Adam Murphy’s portraits reveal the human dimension of Iron Gate’s mission to feed the hungry



Michael

Adam Murphy

It’s Tulsa’s largest stand-alone soup kitchen and grocery pantry. Its 1,300 volunteers served almost 210,000 hot meals last year and provided 12,000 families and 14,000 kids with groceries and food packs.

Despite the scope of its impact, Iron Gate, founded in 1978, is one of those organizations whose mission many don’t fully understand. Some assume that the people it serves are mostly homeless. But that’s just not the case, said Adam Murphy, the photographer who shot its eighth annual “Faces of Iron Gate” campaign this year.

“You or I could go there and get breakfast or lunch and they’re not going to ask you a thing,” he explained. “No ID, no religious orientation, no race, creed, or color. Just, ‘Come through our doors; here’s some food.’”

Murphy spent a year at Iron Gate talking with guests and taking their portraits, which hang 360 degrees around the viewer at his Kendall Whittier studio. “Because I could take time with it, I was able to listen to their stories, get a feel for who they are as human beings,” he said. “I’d just shoot a frame through a sentence, while they’re speaking, while they’re laughing. I tried to capture not just their personality but also the character of Iron Gate, the people they help and inspire.

“It’s hard to be inspired without a full belly,” he said.

The portraits are massive, printed on German rag paper, and shot in black and white with a soft, subtle focus and an extremely shallow depth of field that draws the viewer into the subject’s eyes.

Murphy pointed out a photo of Leroy taken in striking profile—a face like an eagle’s.

“This gentleman was a taxi driver his whole life,” he said. “He has a house. He’s making ends meet, he’s paying his bills, but he’s also getting support from Iron Gate to put food in his stomach.

Task details
Extend the article about Adam Murphy's Iron Gate portraits, starting right after its final sentence. The entries that come next are separate material and have no connection to the passage about Iron Gate.

Provided material
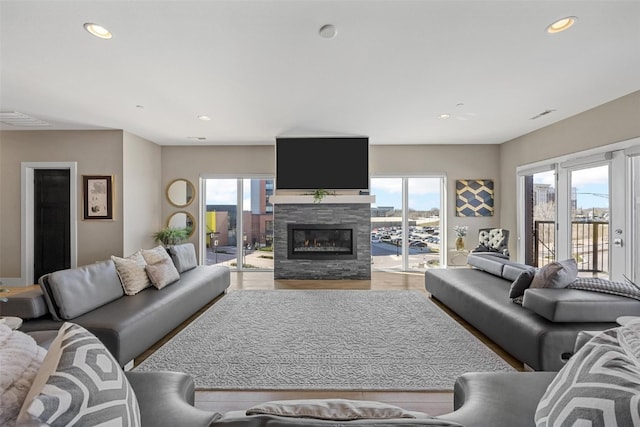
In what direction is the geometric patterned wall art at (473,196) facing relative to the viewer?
toward the camera

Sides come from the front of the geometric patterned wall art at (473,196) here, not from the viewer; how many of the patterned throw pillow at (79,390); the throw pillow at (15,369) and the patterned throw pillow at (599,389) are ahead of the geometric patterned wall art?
3

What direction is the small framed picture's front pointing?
toward the camera

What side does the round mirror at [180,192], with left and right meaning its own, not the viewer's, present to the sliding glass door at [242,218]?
left

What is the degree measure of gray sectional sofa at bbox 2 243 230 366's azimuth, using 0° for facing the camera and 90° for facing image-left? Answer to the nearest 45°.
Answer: approximately 315°

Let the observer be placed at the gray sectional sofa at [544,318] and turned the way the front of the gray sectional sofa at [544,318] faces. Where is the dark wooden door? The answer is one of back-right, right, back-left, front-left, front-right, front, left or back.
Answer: front-right

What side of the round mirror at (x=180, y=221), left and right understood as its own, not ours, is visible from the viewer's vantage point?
front

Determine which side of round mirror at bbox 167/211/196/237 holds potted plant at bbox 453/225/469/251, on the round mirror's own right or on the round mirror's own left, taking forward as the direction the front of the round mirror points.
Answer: on the round mirror's own left

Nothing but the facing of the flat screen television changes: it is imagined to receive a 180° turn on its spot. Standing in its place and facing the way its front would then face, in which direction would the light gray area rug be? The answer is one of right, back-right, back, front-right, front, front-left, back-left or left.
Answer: back

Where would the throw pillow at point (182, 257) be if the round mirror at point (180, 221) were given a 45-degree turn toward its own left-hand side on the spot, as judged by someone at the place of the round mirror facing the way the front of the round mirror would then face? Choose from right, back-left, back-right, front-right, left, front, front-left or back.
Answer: front-right

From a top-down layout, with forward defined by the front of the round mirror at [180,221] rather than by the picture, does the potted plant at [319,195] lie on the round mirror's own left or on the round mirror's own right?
on the round mirror's own left

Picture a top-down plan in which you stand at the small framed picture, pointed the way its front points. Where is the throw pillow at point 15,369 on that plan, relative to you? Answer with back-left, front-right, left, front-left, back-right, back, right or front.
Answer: front

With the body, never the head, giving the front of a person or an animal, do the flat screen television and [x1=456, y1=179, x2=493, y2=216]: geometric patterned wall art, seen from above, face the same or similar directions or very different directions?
same or similar directions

Final answer
“He’s worked hard and dealt with the circumstances he was given throughout his life. We’ve all made mistakes. It’s just that some people have a bigger support system than others. That’s what Iron Gate is there for.”

In another portrait, a woman looks up, smiling into a gentle light, her freckles sparkling, her sweater softly fuzzing around her shoulders. “She had two children at the time and was pregnant with her third,” Murphy remembered. “They have a home and she has a husband and he works, so for them it’s supplementing how they’re able to feed their kids. Her kids were looking up to her, and I got really inspired by that.”

Sales of the portraits support Iron Gate, which moves into a new space next to the downtown Salvation Army this fall, after something of a struggle with prospective locations in recent years due to the stigma around the people it serves. The portraits were unveiled for a one-night showing on July 12 during the Kendall Whittier Art Walk, but Murphy hopes they might make rounds at other galleries. More than anything, he hopes they’ll create awareness about what Iron Gate really does, so the conversation doesn’t end here.